Intracranial Assessment of Androgen Receptor Antagonists in Mice Bearing Human Glioblastoma Implants
and Iris Lavon 1,2,*Round 1
Reviewer 1 Report
Comments and Suggestions for Authorsthis study by Zalcman et al is a continuation of their previous studies on the role of AR in Glioblastoma and on the development of new antagonists aimed at inhibiting AR-induced intracellular signaling pathway in GBM.
the study is well-conducted and well-described
in my opinion, the manuscript can be accepted in this way but I suggest discussing the possibility of drug resistance due to the presence of alternative splicing forms of AR (see AR-V7 the authors previously described in GBM)
Comments on the Quality of English LanguageEnglish language is fine and fluent.
minor editing is required. i.e:
1) line 99: "bic-sol" or "sol-bic"?
2) line 201 TMZ not ZMZ
3) line 203 "Bialutamide"
4) line 389 "bicalutamid"
5) line 429 "4oC"
Author Response
The reviewer comments: this study by Zalcman et al is a continuation of their previous studies on the role of AR in Glioblastoma and on the development of new antagonists aimed at inhibiting AR-induced intracellular signaling pathway in GBM.
The study is well-conducted and well-described, in my opinion, the manuscript can be accepted in this way but I suggest discussing the possibility of drug resistance due to the presence of alternative splicing forms of AR (see AR-V7 the authors previously described in GBM)
Our response: We thank the reviewer for acknowledging that our study is well-conducted and well-described and for his effort to improve our manuscript. In response to his suggestion to discuss the possibility of drug resistance due to the presence of alternative splicing forms of AR, we have added the following to the discussion section:
"It is important to acknowledge our prior publication, where we identified the expression of the AR variant (AR-V7) in ZH-161, potentially linked to androgen antagonists resistance in prostate cancer [3]. The juxtaposition of this finding with our earlier revelation of only a moderate response of ZH-161 to androgen receptor antagonists in in-vitro studies [3] introduces an intriguing aspect. The efficacy of Bic-Sol in the in-vivo ZH-161 model prompts consideration of potential explanations for this apparent discrepancy. Firstly, the resistance observed in prostate cancer may not seamlessly translate to glioblastomas, where distinct factors could influence the drug's efficacy, potentially accounting for the observed sensitivity in the ZH-161 model. Additionally, despite the expression of AR-V7, the ZH-161 line co-expresses AR-FL, adding an extra layer of complexity to the observed responses. The concurrent presence of AR-FL might contribute to the efficacy gained by the drug. This observation could strengthen our results. If the drugs exhibit efficacy in a cell line with AR-V7, coupled with the fact that only 30% of glioblastoma patients have AR-V7, it raises the intriguing possibility that these drugs might exert even greater efficacy in patients lacking this specific transition. While we acknowledge that these assertions are drawn from our observations and represent assumptions, future investigations, supported by rigorous clinical studies, will be imperative to validate and build upon these preliminary findings, deepening our understanding of the intricate interplay between AR-V7, AR-FL, and drug efficacy in the context of glioblastoma". (page 10 lines 285-304)

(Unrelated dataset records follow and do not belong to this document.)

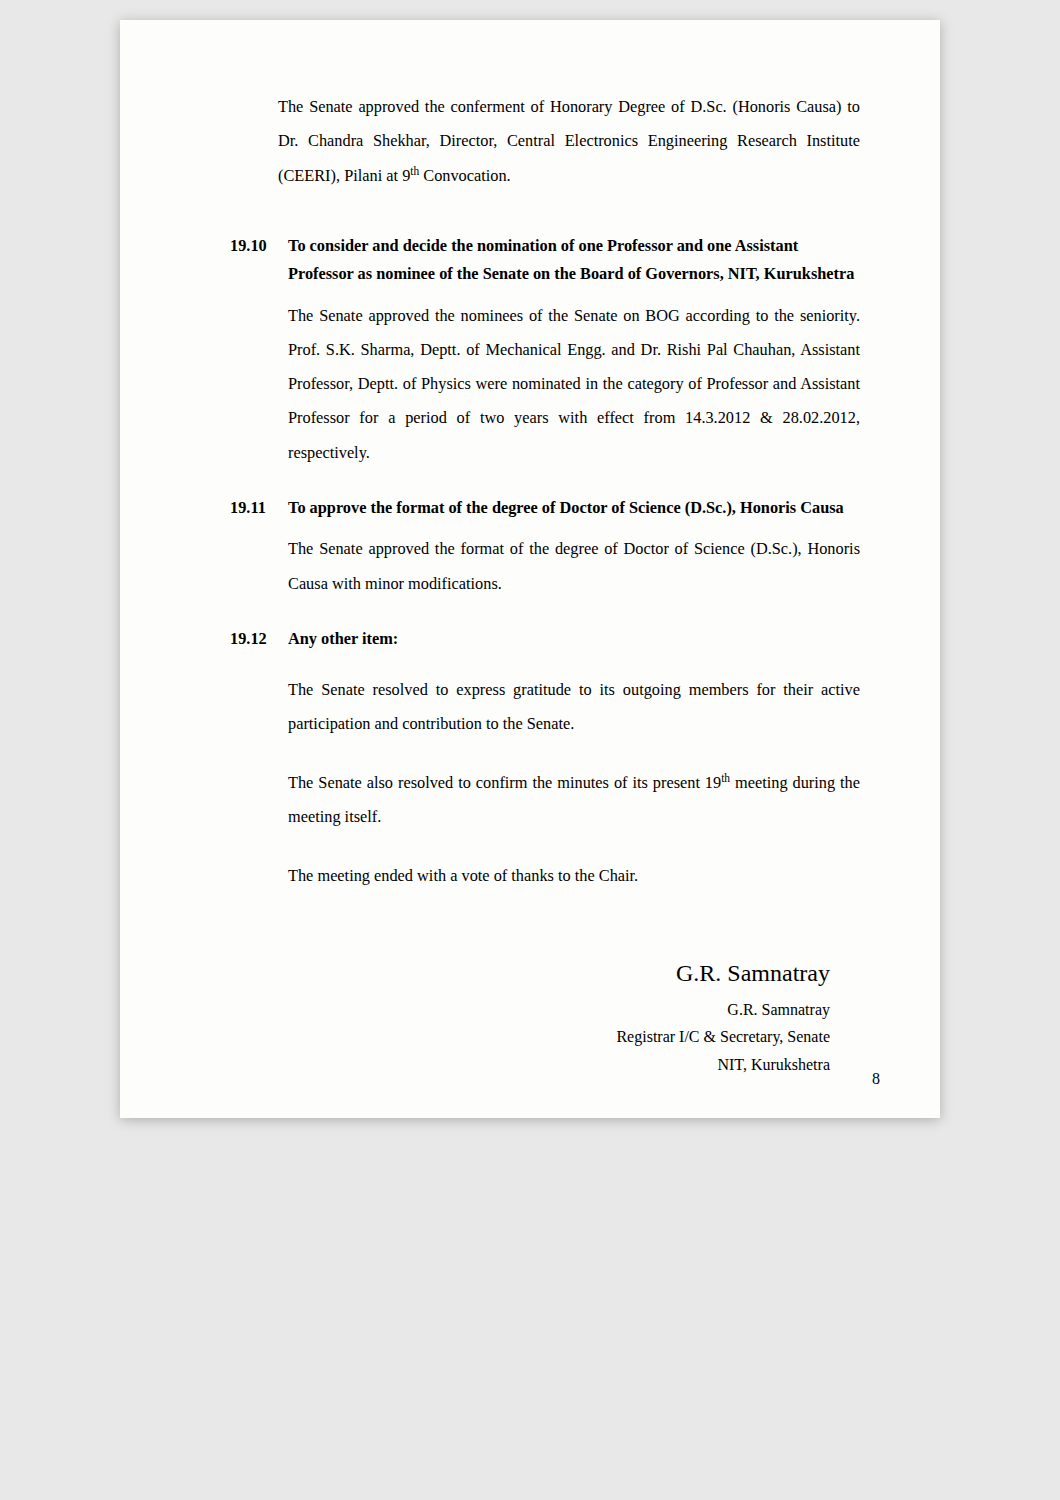The Senate approved the conferment of Honorary Degree of D.Sc. (Honoris Causa) to Dr. Chandra Shekhar, Director, Central Electronics Engineering Research Institute (CEERI), Pilani at 9th Convocation.
19.10
To consider and decide the nomination of one Professor and one Assistant Professor as nominee of the Senate on the Board of Governors, NIT, Kurukshetra
The Senate approved the nominees of the Senate on BOG according to the seniority. Prof. S.K. Sharma, Deptt. of Mechanical Engg. and Dr. Rishi Pal Chauhan, Assistant Professor, Deptt. of Physics were nominated in the category of Professor and Assistant Professor for a period of two years with effect from 14.3.2012 & 28.02.2012, respectively.
19.11
To approve the format of the degree of Doctor of Science (D.Sc.), Honoris Causa
The Senate approved the format of the degree of Doctor of Science (D.Sc.), Honoris Causa with minor modifications.
19.12
Any other item:
The Senate resolved to express gratitude to its outgoing members for their active participation and contribution to the Senate.
The Senate also resolved to confirm the minutes of its present 19th meeting during the meeting itself.
The meeting ended with a vote of thanks to the Chair.
G.R. Samnatray
G.R. Samnatray
Registrar I/C & Secretary, Senate
NIT, Kurukshetra
8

Comments on the Quality of English Language: English language is fine and fluent.
Reviewer comment: minor editing is required:
Our response: We have addressed the minor editing requirements by correcting the typos as suggested:
- line 99: "bic-sol" or "sol-bic"? This typo was corrected throughout the text on lines: 25,28,30,31,32,105,390.
2) line 201 TMZ not ZMZ this typo was corrected on line 207
3) line 203 "Bialutamide" this typo was corrected on line 209
4) line 389 "bicalutamid" this typo was corrected on line 429
5) line 429 "4oC" this typo was corrected on line 460
Reviewer 2 Report
Comments and Suggestions for AuthorsZalcman et al are bringing arguments for the therapeutic implications of AR expression in GBM and are making a step forward towards the possibility of using the AR antagonists in clinical practice.
As the solubility of AR antagonists is a practical issue in the clinical setting, I congratulate the team for establishing a soluble formula of bicalutamide that enables a better blood brain barrier passage and lower Tmax. However, although the PK study results are encouraging when performed in CD1 male mice, each strain of mice may present with different particularities, so a similar PK study should be performed in both male and female athymic nude mice, ie the strain that was used for the efficacy studies.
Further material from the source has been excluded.